Friday, December 16, 2011

The Winter Solstice by John Matthews

Title: The Winter Solstice: The Sacred Traditions of Christmas
Author: John Matthews
Publication Date: 1998
Length: 241 pages

The Winter Solstice is a non-fiction book that examines the major traditions and symbols associated with the Winter Solstice and Christmas, and goes into great detail about their history and meaning. Major topics include Santa Claus, the evergreen tree, and the Child of Wonder (ie. Jesus, Mithras, the Sun).

I'm very picky about non-fiction, as it easily gets too long and dry for my liking, but this book passed the test. It's broken up into short, easily digestable sections, with lots of pictures, and I felt like it didn't have a lot of filler, even though it's pretty long.
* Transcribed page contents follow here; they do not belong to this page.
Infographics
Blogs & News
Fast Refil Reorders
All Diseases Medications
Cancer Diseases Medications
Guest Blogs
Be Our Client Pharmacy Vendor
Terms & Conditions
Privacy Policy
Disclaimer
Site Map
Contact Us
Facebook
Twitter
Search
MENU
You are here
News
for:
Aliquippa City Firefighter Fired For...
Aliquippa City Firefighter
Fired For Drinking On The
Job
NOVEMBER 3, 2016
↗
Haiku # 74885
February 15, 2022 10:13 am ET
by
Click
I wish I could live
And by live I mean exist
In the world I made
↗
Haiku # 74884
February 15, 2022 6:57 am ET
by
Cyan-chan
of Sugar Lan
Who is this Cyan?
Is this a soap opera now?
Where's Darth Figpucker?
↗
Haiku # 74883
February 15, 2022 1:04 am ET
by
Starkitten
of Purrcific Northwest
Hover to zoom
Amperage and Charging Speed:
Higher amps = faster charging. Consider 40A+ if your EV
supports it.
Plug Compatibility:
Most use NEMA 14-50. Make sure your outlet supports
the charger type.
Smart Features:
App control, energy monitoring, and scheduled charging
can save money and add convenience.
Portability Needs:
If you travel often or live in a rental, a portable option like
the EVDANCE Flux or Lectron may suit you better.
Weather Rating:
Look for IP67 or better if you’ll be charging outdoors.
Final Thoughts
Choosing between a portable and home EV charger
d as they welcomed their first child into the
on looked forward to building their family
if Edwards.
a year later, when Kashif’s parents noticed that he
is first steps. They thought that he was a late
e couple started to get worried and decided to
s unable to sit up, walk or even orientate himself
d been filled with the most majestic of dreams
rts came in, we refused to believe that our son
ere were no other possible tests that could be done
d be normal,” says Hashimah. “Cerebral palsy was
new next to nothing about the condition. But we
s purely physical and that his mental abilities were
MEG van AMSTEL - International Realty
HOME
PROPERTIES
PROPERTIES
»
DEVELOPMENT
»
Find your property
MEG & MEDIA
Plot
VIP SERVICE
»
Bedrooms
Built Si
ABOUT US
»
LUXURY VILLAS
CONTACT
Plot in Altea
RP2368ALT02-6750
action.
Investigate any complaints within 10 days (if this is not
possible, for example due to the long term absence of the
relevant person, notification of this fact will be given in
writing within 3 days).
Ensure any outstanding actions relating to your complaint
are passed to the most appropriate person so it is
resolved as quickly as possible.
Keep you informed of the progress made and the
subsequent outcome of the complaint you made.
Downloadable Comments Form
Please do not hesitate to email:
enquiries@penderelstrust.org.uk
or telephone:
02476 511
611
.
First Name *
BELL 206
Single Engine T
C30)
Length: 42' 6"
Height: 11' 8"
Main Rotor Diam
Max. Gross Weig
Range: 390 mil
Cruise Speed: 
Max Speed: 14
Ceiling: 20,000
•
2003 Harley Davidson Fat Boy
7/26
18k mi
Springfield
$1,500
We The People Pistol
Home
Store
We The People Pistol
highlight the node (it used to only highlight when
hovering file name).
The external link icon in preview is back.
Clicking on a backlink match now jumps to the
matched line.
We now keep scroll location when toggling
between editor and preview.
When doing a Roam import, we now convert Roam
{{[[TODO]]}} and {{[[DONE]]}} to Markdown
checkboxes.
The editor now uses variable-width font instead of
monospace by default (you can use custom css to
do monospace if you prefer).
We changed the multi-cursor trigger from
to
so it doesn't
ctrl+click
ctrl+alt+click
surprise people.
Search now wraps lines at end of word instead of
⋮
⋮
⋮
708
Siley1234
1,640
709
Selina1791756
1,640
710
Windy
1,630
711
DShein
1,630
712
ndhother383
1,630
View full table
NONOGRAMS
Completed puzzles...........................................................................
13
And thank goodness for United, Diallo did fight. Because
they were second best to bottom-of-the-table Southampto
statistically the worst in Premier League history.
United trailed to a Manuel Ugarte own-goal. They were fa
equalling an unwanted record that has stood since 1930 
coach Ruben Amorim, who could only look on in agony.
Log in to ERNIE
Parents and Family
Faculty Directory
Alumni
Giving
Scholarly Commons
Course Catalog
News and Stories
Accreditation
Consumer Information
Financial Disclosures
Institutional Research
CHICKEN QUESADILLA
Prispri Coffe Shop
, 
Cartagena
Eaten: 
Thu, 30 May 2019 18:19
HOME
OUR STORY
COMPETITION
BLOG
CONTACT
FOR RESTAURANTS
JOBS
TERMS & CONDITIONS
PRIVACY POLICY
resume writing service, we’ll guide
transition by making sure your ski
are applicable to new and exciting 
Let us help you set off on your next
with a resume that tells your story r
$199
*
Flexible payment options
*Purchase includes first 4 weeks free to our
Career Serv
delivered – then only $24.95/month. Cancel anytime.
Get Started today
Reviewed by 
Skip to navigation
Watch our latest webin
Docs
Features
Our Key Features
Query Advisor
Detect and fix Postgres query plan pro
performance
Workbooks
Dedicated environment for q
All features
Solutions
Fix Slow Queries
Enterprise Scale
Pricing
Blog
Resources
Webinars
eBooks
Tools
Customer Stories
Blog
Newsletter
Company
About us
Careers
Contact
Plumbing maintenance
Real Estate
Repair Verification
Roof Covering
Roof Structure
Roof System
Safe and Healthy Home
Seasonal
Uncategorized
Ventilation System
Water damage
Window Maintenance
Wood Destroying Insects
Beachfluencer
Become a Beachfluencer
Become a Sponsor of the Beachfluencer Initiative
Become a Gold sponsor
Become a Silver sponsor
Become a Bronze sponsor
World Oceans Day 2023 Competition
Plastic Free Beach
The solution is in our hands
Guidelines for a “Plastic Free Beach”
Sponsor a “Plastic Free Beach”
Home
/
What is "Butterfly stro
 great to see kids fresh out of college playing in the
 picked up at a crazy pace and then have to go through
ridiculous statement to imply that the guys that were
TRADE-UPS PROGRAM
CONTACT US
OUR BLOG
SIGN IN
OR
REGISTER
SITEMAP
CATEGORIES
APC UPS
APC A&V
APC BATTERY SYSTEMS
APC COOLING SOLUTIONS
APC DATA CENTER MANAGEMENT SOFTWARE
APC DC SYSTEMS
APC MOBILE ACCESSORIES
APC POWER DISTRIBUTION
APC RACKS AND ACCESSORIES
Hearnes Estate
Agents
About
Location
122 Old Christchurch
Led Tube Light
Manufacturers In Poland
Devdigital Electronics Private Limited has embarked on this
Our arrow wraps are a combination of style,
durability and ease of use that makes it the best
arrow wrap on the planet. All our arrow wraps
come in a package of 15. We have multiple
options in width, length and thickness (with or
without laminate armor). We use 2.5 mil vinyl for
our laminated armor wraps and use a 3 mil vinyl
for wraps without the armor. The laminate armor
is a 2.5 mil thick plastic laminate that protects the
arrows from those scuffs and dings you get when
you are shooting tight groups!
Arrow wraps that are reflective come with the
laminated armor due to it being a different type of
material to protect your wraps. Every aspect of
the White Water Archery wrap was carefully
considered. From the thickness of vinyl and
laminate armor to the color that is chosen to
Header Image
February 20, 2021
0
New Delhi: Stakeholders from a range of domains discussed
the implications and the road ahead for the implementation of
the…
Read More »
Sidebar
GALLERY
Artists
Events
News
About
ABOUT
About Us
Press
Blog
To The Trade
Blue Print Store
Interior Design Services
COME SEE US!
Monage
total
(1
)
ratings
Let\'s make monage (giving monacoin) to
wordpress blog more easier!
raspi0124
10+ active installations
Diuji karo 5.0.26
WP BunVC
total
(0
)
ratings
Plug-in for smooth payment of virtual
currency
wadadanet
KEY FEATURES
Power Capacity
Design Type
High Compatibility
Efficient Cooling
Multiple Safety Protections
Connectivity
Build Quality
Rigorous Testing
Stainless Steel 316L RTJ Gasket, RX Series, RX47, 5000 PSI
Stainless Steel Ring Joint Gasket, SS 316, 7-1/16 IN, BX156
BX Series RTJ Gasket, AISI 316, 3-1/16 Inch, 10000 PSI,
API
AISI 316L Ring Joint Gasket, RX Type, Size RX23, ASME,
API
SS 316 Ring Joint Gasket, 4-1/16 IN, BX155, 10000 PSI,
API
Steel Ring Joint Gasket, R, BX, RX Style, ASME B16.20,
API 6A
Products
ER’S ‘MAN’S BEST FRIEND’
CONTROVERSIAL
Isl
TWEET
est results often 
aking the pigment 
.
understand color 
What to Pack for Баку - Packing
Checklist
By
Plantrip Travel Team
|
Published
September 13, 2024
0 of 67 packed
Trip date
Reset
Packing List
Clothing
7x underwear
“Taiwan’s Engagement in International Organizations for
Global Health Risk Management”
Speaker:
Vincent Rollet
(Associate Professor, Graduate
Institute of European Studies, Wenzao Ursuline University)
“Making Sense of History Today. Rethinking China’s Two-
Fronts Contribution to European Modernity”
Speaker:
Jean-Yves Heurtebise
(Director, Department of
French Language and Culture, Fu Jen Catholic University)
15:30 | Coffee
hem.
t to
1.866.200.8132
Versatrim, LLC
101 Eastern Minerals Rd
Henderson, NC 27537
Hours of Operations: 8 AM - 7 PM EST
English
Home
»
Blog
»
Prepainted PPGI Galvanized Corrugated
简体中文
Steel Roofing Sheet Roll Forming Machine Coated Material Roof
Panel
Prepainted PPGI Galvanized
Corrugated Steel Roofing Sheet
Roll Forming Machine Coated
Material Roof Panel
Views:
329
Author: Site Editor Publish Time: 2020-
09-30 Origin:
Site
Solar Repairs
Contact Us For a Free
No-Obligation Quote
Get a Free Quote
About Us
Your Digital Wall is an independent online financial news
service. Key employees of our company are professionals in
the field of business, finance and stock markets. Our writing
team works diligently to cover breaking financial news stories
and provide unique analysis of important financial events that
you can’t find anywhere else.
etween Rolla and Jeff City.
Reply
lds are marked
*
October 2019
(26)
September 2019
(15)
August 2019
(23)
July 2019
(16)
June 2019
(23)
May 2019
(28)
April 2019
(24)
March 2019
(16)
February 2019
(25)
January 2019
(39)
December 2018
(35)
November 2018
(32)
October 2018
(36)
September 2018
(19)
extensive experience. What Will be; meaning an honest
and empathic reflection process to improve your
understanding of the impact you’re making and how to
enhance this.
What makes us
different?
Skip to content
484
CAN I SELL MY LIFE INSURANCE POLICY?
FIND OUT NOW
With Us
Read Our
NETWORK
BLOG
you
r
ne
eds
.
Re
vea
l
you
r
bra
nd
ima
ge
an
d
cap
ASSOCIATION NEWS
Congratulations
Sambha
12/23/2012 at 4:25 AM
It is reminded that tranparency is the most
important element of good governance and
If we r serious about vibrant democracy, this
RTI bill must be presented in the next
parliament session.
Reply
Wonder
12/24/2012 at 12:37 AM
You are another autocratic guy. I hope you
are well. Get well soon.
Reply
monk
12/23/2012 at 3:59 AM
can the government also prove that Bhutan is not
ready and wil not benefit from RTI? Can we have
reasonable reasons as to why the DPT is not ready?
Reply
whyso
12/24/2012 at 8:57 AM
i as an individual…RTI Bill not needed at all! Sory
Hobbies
I think this book is especially good for people who celebrate both the Solstice and Christmas due to upbringing, family compromises, etc. It really shows you how similar the two holidays are, since Christmas essentially developed from the Winter Solstice celebrations. I also think it's great for people who are celebrating on their own or just with their own families, who don't have a large community to practice their traditions with. The book really left me with the feeling that I am perfectly capable of celebrating the passing of the seasons with just what I have in my own home.

Overall, I recommend this to anyone who celebrates the Winter Solstice, as well as to anyone who celebrates Christmas and wants to know more about its history (though that depends on your taste, as there are probably more Christian-aimed books that do this).